Page images and extracted text:
########################################

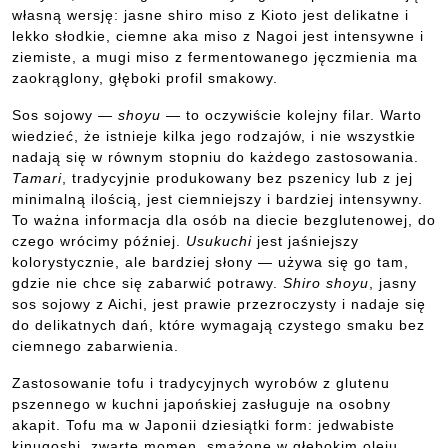
własną wersję: jasne shiro miso z Kioto jest delikatne i
lekko słodkie, ciemne aka miso z Nagoi jest intensywne i
ziemiste, a mugi miso z fermentowanego jęczmienia ma
zaokrąglony, głęboki profil smakowy.
Sos sojowy —
shoyu
— to oczywiście kolejny filar. Warto
wiedzieć, że istnieje kilka jego rodzajów, i nie wszystkie
nadają się w równym stopniu do każdego zastosowania.
Tamari
, tradycyjnie produkowany bez pszenicy lub z jej
minimalną ilością, jest ciemniejszy i bardziej intensywny.
To ważna informacja dla osób na diecie bezglutenowej, do
czego wrócimy później.
Usukuchi
jest jaśniejszy
kolorystycznie, ale bardziej słony — używa się go tam,
gdzie nie chce się zabarwić potrawy.
Shiro shoyu
, jasny
sos sojowy z Aichi, jest prawie przezroczysty i nadaje się
do delikatnych dań, które wymagają czystego smaku bez
ciemnego zabarwienia.
Zastosowanie tofu i tradycyjnych wyrobów z glutenu
pszennego w kuchni japońskiej zasługuje na osobny
akapit. Tofu ma w Japonii dziesiątki form: jedwabiste
kinugoshi, zwarte momen, smażone w głębokim oleju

########################################

» Directions: Please give the records above again exactly as they stand, with no pictures.

» Exercise solution:
własną wersję: jasne shiro miso z Kioto jest delikatne i
lekko słodkie, ciemne aka miso z Nagoi jest intensywne i
ziemiste, a mugi miso z fermentowanego jęczmienia ma
zaokrąglony, głęboki profil smakowy.
Sos sojowy —
shoyu
— to oczywiście kolejny filar. Warto
wiedzieć, że istnieje kilka jego rodzajów, i nie wszystkie
nadają się w równym stopniu do każdego zastosowania.
Tamari
, tradycyjnie produkowany bez pszenicy lub z jej
minimalną ilością, jest ciemniejszy i bardziej intensywny.
To ważna informacja dla osób na diecie bezglutenowej, do
czego wrócimy później.
Usukuchi
jest jaśniejszy
kolorystycznie, ale bardziej słony — używa się go tam,
gdzie nie chce się zabarwić potrawy.
Shiro shoyu
, jasny
sos sojowy z Aichi, jest prawie przezroczysty i nadaje się
do delikatnych dań, które wymagają czystego smaku bez
ciemnego zabarwienia.
Zastosowanie tofu i tradycyjnych wyrobów z glutenu
pszennego w kuchni japońskiej zasługuje na osobny
akapit. Tofu ma w Japonii dziesiątki form: jedwabiste
kinugoshi, zwarte momen, smażone w głębokim oleju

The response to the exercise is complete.